-- Input for this task follows --

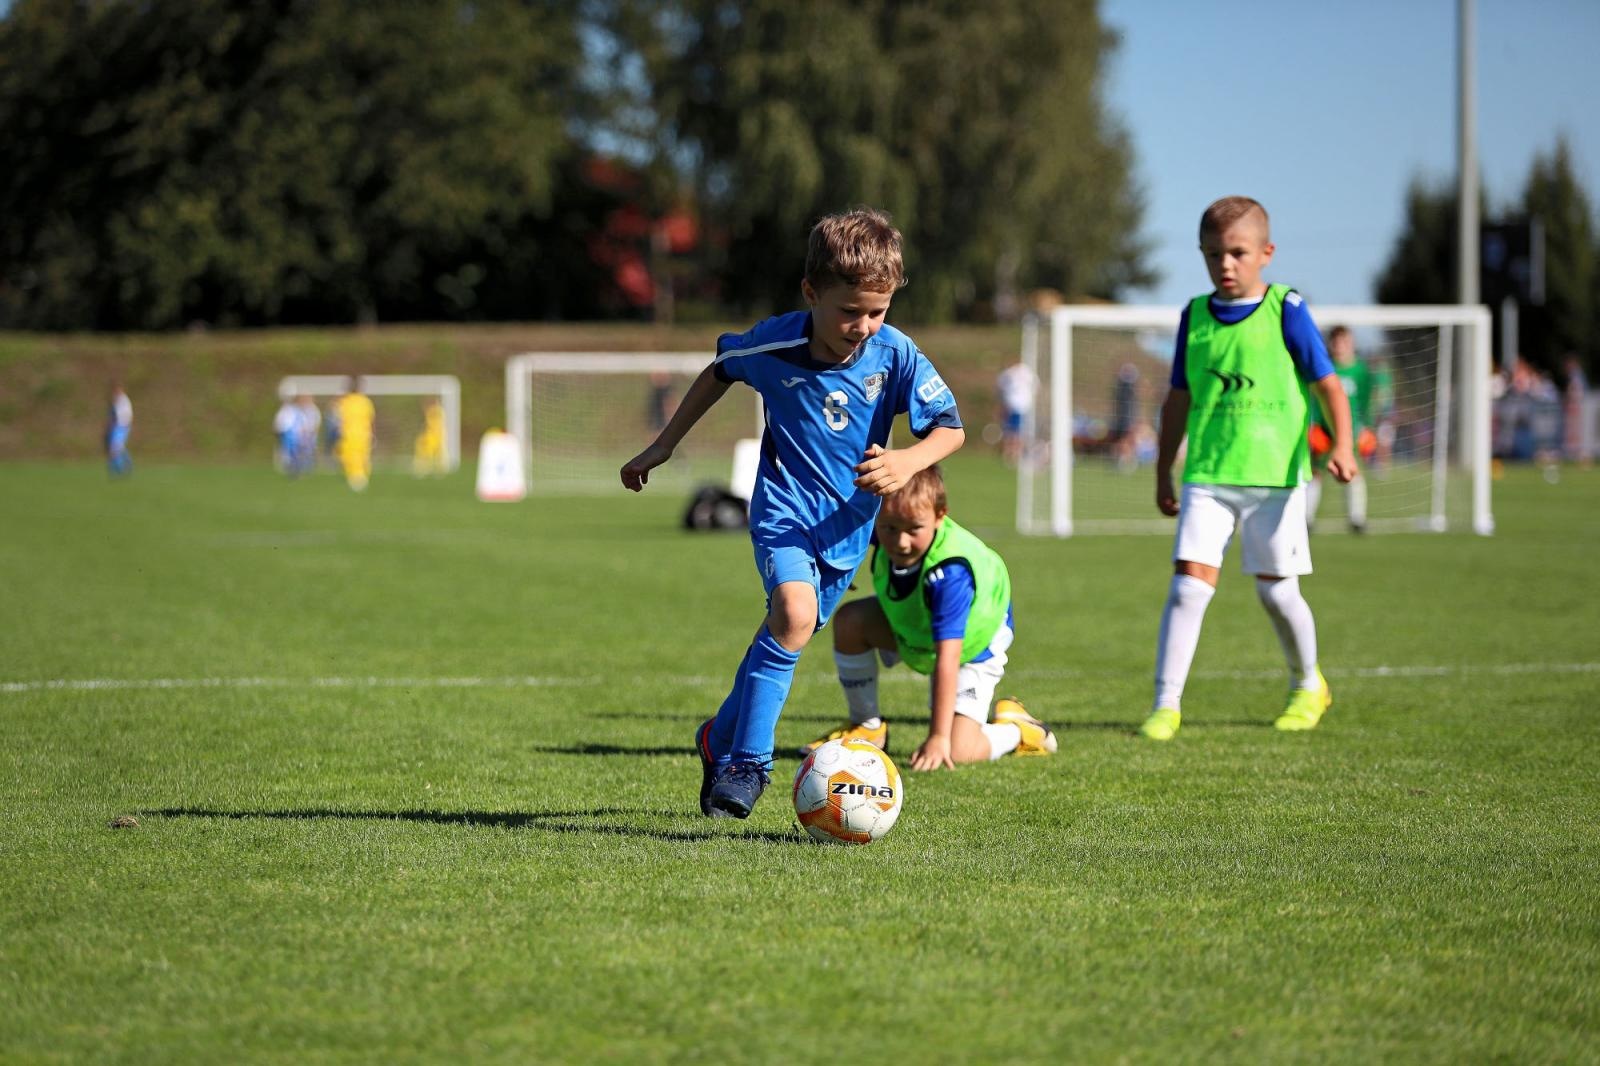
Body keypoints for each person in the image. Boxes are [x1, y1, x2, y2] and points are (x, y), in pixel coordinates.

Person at [621, 207, 965, 818]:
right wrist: (664, 444)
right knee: (793, 613)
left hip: (849, 529)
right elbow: (717, 372)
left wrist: (909, 462)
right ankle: (748, 765)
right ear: (811, 293)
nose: (863, 326)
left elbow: (950, 429)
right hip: (783, 510)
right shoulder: (775, 342)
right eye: (848, 311)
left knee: (790, 632)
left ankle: (716, 738)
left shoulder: (896, 353)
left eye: (877, 311)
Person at [1140, 196, 1356, 741]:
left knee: (1277, 593)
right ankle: (1166, 706)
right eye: (1213, 255)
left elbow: (1328, 384)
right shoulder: (1194, 316)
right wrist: (1163, 469)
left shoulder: (1287, 308)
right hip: (1208, 476)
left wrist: (1343, 446)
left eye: (1237, 253)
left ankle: (1309, 684)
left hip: (1276, 481)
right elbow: (1177, 401)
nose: (1225, 265)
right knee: (1189, 588)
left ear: (1266, 252)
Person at [799, 465, 1056, 769]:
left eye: (913, 529)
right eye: (890, 528)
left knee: (958, 750)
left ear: (940, 515)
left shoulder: (950, 575)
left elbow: (948, 658)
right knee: (851, 621)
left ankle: (1020, 730)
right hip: (920, 626)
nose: (901, 541)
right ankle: (867, 727)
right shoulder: (888, 524)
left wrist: (937, 737)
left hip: (972, 645)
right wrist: (835, 565)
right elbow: (839, 527)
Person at [1306, 325, 1377, 532]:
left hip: (1351, 431)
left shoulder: (1361, 371)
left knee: (1353, 471)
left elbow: (1366, 402)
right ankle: (1306, 518)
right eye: (1335, 341)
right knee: (1316, 471)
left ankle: (1357, 519)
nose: (1339, 346)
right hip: (1324, 429)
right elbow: (1315, 400)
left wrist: (1367, 427)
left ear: (1351, 343)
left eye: (1343, 341)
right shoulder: (1324, 368)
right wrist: (1313, 426)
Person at [333, 376, 375, 491]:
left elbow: (339, 419)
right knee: (361, 455)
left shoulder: (345, 402)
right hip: (363, 433)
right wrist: (372, 433)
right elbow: (371, 419)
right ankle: (360, 476)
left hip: (350, 433)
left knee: (351, 455)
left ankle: (356, 477)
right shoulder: (366, 401)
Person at [995, 360, 1037, 465]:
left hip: (1022, 407)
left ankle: (1015, 454)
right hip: (1013, 406)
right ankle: (1011, 454)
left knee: (1017, 432)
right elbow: (1000, 387)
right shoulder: (1009, 373)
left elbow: (1035, 387)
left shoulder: (1026, 372)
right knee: (1012, 431)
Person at [413, 396, 447, 476]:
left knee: (436, 453)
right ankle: (425, 469)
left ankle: (436, 470)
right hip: (432, 435)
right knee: (425, 451)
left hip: (436, 436)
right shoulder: (436, 411)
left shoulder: (436, 411)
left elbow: (434, 424)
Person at [105, 383, 133, 478]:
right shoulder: (119, 400)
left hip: (122, 426)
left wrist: (124, 425)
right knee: (117, 447)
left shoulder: (123, 400)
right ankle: (124, 466)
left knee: (116, 448)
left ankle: (120, 469)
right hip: (118, 427)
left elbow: (126, 415)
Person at [294, 395, 322, 475]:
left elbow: (317, 421)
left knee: (311, 450)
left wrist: (313, 431)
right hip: (302, 434)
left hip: (311, 433)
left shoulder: (314, 410)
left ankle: (310, 466)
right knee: (301, 450)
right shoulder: (300, 410)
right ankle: (300, 466)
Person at [274, 395, 301, 475]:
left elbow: (298, 421)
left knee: (293, 450)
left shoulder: (294, 410)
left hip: (292, 433)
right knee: (286, 450)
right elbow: (279, 421)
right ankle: (289, 466)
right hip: (285, 432)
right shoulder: (283, 410)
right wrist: (277, 429)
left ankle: (294, 466)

-- Input for this task concluded --

Work request –
An exact copy of the lines above, from the one containing "right elbow: (717, 372)" down to the one containing "left knee: (436, 453)" and including both, is the whole answer; retype it and nothing else.

Exercise output –
right elbow: (717, 372)
left wrist: (909, 462)
right ankle: (748, 765)
right ear: (811, 293)
nose: (863, 326)
left elbow: (950, 429)
right hip: (783, 510)
right shoulder: (775, 342)
right eye: (848, 311)
left knee: (790, 632)
left ankle: (716, 738)
left shoulder: (896, 353)
left eye: (877, 311)
Person at [1140, 196, 1356, 741]:
left knee: (1277, 593)
right ankle: (1166, 706)
right eye: (1213, 255)
left elbow: (1328, 384)
right shoulder: (1194, 316)
right wrist: (1163, 469)
left shoulder: (1287, 308)
right hip: (1208, 476)
left wrist: (1343, 446)
left eye: (1237, 253)
left ankle: (1309, 684)
left hip: (1276, 481)
right elbow: (1177, 401)
nose: (1225, 265)
right knee: (1189, 588)
left ear: (1266, 252)
Person at [799, 465, 1056, 769]:
left eye: (913, 529)
right eye: (890, 528)
left knee: (958, 750)
left ear: (940, 515)
left shoulder: (950, 575)
left elbow: (948, 658)
right knee: (851, 621)
left ankle: (1020, 730)
right hip: (920, 626)
nose: (901, 541)
right ankle: (867, 727)
right shoulder: (888, 524)
left wrist: (937, 737)
left hip: (972, 645)
right wrist: (835, 565)
right elbow: (839, 527)
Person at [1306, 325, 1377, 532]:
left hip: (1351, 431)
left shoulder: (1361, 371)
left knee: (1353, 471)
left elbow: (1366, 402)
right ankle: (1306, 518)
right eye: (1335, 341)
right knee: (1316, 471)
left ankle: (1357, 519)
nose: (1339, 346)
right hip: (1324, 429)
right elbow: (1315, 400)
left wrist: (1367, 427)
left ear: (1351, 343)
left eye: (1343, 341)
right shoulder: (1324, 368)
right wrist: (1313, 426)
Person at [333, 376, 375, 491]:
left elbow: (339, 419)
right knee: (361, 455)
left shoulder: (345, 402)
right hip: (363, 433)
right wrist: (372, 433)
right elbow: (371, 419)
right ankle: (360, 476)
left hip: (350, 433)
left knee: (351, 455)
left ankle: (356, 477)
right shoulder: (366, 401)
Person at [995, 360, 1037, 465]:
left hip: (1022, 407)
left ankle: (1015, 454)
right hip: (1013, 406)
right ankle: (1011, 454)
left knee: (1017, 432)
right elbow: (1000, 387)
right shoulder: (1009, 373)
left elbow: (1035, 387)
left shoulder: (1026, 372)
right knee: (1012, 431)
Person at [413, 396, 447, 476]:
left knee: (436, 453)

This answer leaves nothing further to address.